[Records drawn from a collection]
○ ○ ○
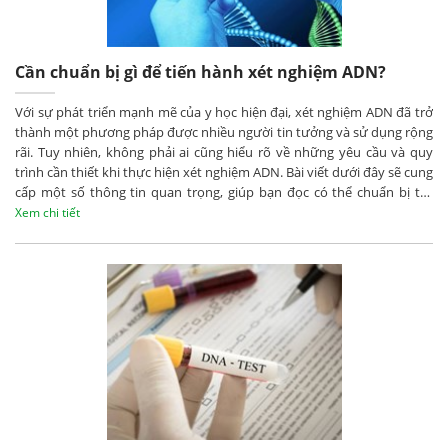
Cần chuẩn bị gì để tiến hành xét nghiệm ADN?
Với sự phát triển mạnh mẽ của y học hiện đại, xét nghiệm ADN đã trở
thành một phương pháp được nhiều người tin tưởng và sử dụng rộng
rãi. Tuy nhiên, không phải ai cũng hiểu rõ về những yêu cầu và quy
trình cần thiết khi thực hiện xét nghiệm ADN. Bài viết dưới đây sẽ cung
cấp một số thông tin quan trọng, giúp bạn đọc có thể chuẩn bị tốt
hơn trước khi tiến hành xét nghiệm ADN, đảm bảo quá trình diễn ra
Xem chi tiết
chính xác và thuận lợi.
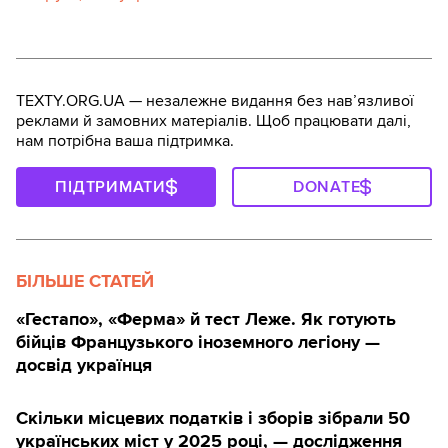
TEXTY.ORG.UA — незалежне видання без навʼязливої
реклами й замовних матеріалів. Щоб працювати далі,
нам потрібна ваша підтримка.
ПІДТРИМАТИ
DONATE
БІЛЬШЕ СТАТЕЙ
«Гестапо», «Ферма» й тест Леже. Як готують
бійців Французького іноземного легіону —
досвід українця
Скільки місцевих податків і зборів зібрали 50
українських міст у 2025 році, — дослідження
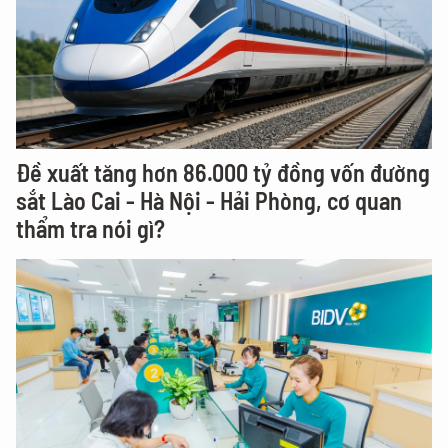
Đề xuất tăng hơn 86.000 tỷ đồng vốn đường
sắt Lào Cai - Hà Nội - Hải Phòng, cơ quan
thẩm tra nói gì?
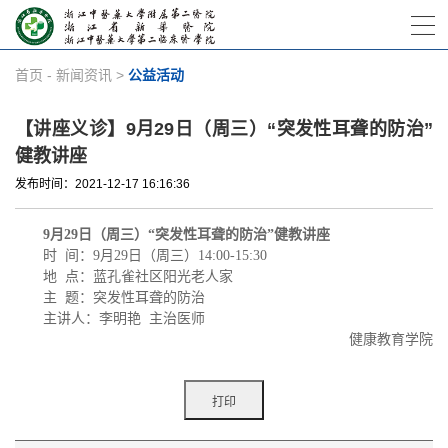
首页
-
新闻资讯
>
公益活动
【讲座义诊】9月29日（周三）“突发性耳聋的防治”
健教讲座
发布时间：2021-12-17 16:16:36
9
月
29
日（周三）“突发性耳聋的防治”健教讲座
时
间：
9
月
29
日（周三）
14:00-15:30
地
点：蓝孔雀社区阳光老人家
主
题：
突发性耳聋的防治
主讲人：李明艳
主治医师
健康教育学院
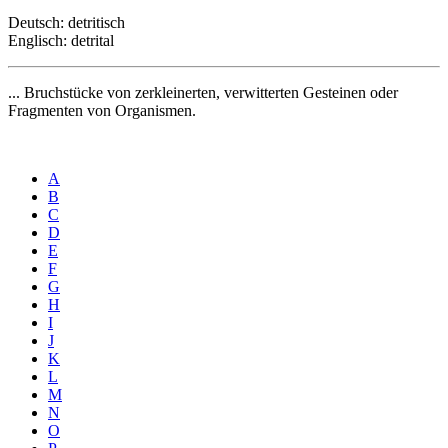
Deutsch: detritisch
Englisch: detrital
... Bruchstücke von zerkleinerten, verwitterten Gesteinen oder
Fragmenten von Organismen.
A
B
C
D
E
F
G
H
I
J
K
L
M
N
O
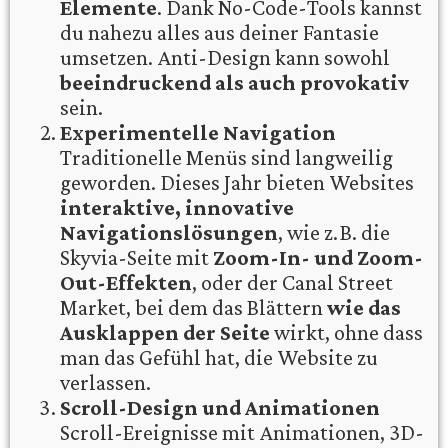
Elemente
. Dank No-Code-Tools kannst
du nahezu alles aus deiner Fantasie
umsetzen. Anti-Design kann sowohl
beeindruckend als auch provokativ
sein.
Experimentelle Navigation
Traditionelle Menüs sind langweilig
geworden. Dieses Jahr bieten Websites
interaktive, innovative
Navigationslösungen
, wie z. B. die
Skyvia-Seite mit
Zoom-In- und Zoom-
Out-Effekten
, oder der Canal Street
Market, bei dem das Blättern
wie das
Ausklappen der Seite
wirkt, ohne dass
man das Gefühl hat, die Website zu
verlassen.
Scroll-Design und Animationen
Scroll-Ereignisse mit Animationen, 3D-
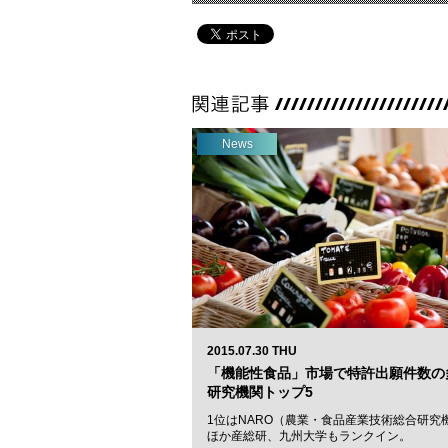
News
2015.07.30 THU
「機能性食品」市場で特許出願件数の
研究機関トップ5
1位はNARO（農業・食品産業技術総合研究
ほか産総研、九州大学もランクイン。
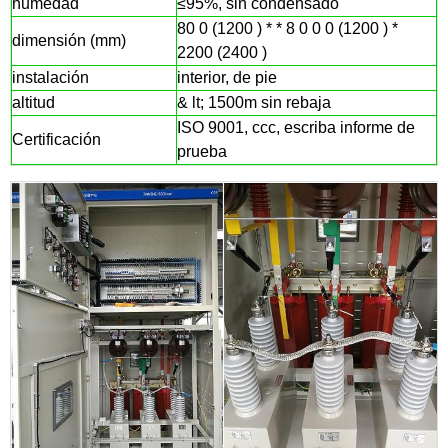
humedad
≤95%, sin condensado
80
0 (1200
)
* *
8
0 0
0 (1200
)
*
dimensión (mm)
2200
(2400
)
instalación
interior, de pie
altitud
& lt; 1500m sin rebaja
ISO 9001,
ccc, escriba informe de
Certificación
prueba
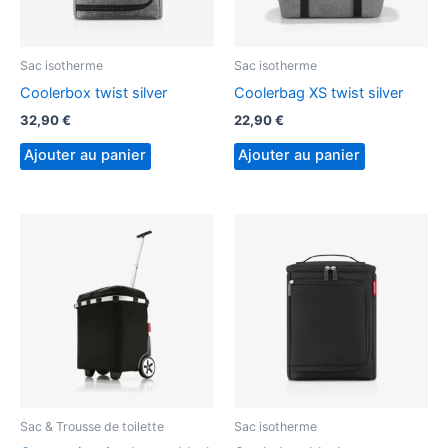
Sac isotherme
Sac isotherme
Coolerbox twist silver
Coolerbag XS twist silver
32,90
€
22,90
€
Ajouter au panier
Ajouter au panier
Sac & Trousse de toilette
Sac isotherme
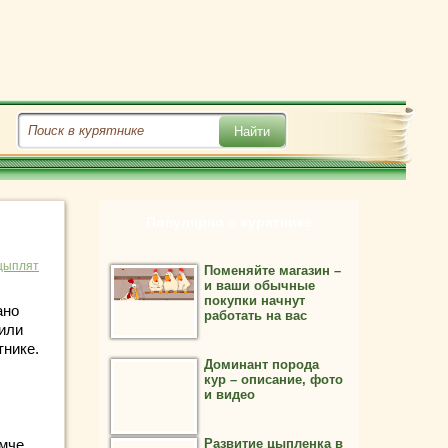
Популярно в курятнике
цыплят
Поменяйте магазин –
и ваши обычные
покупки начнут
ано
работать на вас
 или
тнике.
Доминант порода
кур – описание, фото
и видео
омче
Развитие цыпленка в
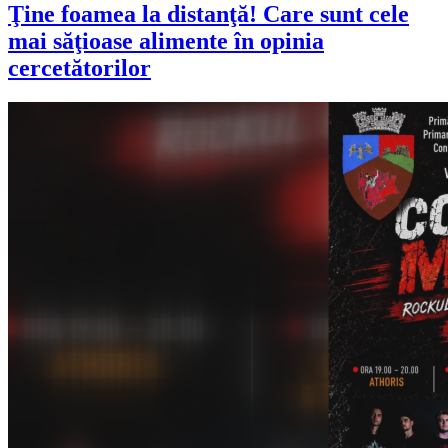
Ţine foamea la distanţă! Care sunt cele
mai săţioase alimente în opinia
cercetătorilor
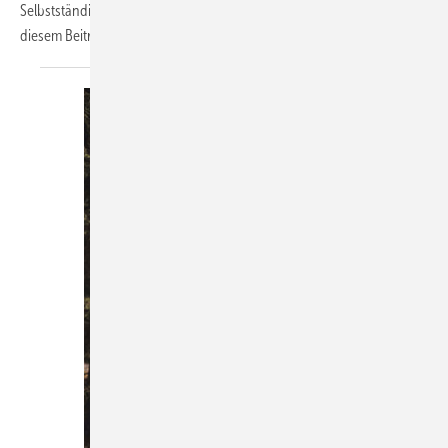
Selbstständigkeit für ihn ein besonderer Glücksfall war, erfahrt ihr in
diesem
Beitrag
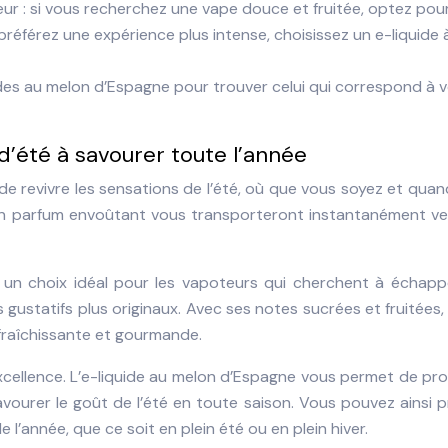
ur : si vous recherchez une vape douce et fruitée, optez pou
s préférez une expérience plus intense, choisissez un e-liquide 
uides au melon d’Espagne pour trouver celui qui correspond à 
’été à savourer toute l’année
e revivre les sensations de l’été, où que vous soyez et qua
 son parfum envoûtant vous transporteront instantanément ve
e un choix idéal pour les vapoteurs qui cherchent à échapp
gustatifs plus originaux. Avec ses notes sucrées et fruitées, i
rafraîchissante et gourmande.
excellence. L’e-liquide au melon d’Espagne vous permet de pr
avourer le goût de l’été en toute saison. Vous pouvez ainsi p
l’année, que ce soit en plein été ou en plein hiver.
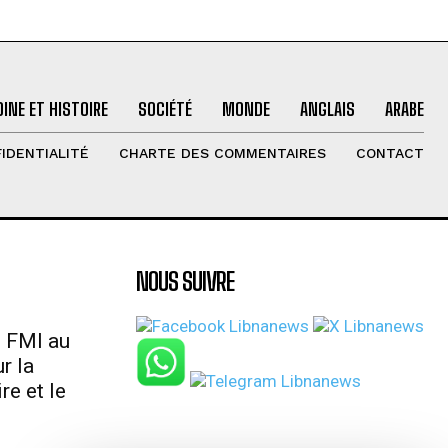
INE ET HISTOIRE
SOCIÉTÉ
MONDE
ANGLAIS
ARABE
IDENTIALITÉ
CHARTE DES COMMENTAIRES
CONTACT
NOUS SUIVRE
u FMI au
r la
re et le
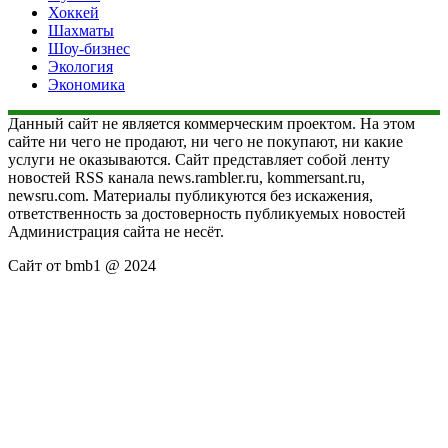
Хоккей
Шахматы
Шоу-бизнес
Экология
Экономика
Данный сайт не является коммерческим проектом. На этом
сайте ни чего не продают, ни чего не покупают, ни какие
услуги не оказываются. Сайт представляет собой ленту
новостей RSS канала news.rambler.ru, kommersant.ru,
newsru.com. Материалы публикуются без искажения,
ответственность за достоверность публикуемых новостей
Администрация сайта не несёт.
Сайт от bmb1 @ 2024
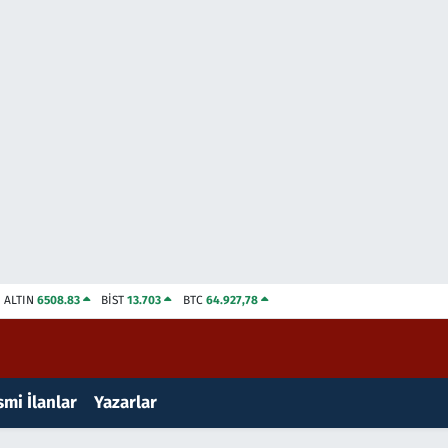
ALTIN
6508.83
BİST
13.703
BTC
64.927,78
mi İlanlar
Yazarlar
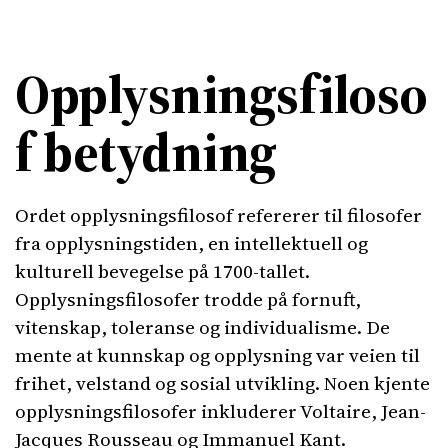
Opplysningsfiloso
f betydning
Ordet opplysningsfilosof refererer til filosofer
fra opplysningstiden, en intellektuell og
kulturell bevegelse på 1700-tallet.
Opplysningsfilosofer trodde på fornuft,
vitenskap, toleranse og individualisme. De
mente at kunnskap og opplysning var veien til
frihet, velstand og sosial utvikling. Noen kjente
opplysningsfilosofer inkluderer Voltaire, Jean-
Jacques Rousseau og Immanuel Kant.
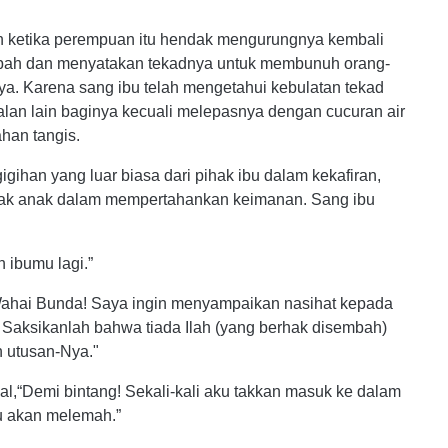
h ketika perempuan itu hendak mengurungnya kembali
umpah dan menyatakan tekadnya untuk membunuh orang-
. Karena sang ibu telah mengetahui kebulatan tekad
 jalan lain baginya kecuali melepasnya dengan cucuran air
han tangis.
ihan yang luar biasa dari pihak ibu dalam kekafiran,
pihak anak dalam mempertahankan keimanan. Sang ibu
 ibumu lagi.”
Wahai Bunda! Saya ingin menyampaikan nasihat kepada
Saksikanlah bahwa tiada Ilah (yang berhak disembah)
 utusan-Nya."
,“Demi bintang! Sekali-kali aku takkan masuk ke dalam
ku akan melemah.”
○ ○ ○
Report each line in the items above that contains the string "Design", reproducing every such line in full.

umsetzen. Anti-Design kann sowohl
Scroll-Design und Animationen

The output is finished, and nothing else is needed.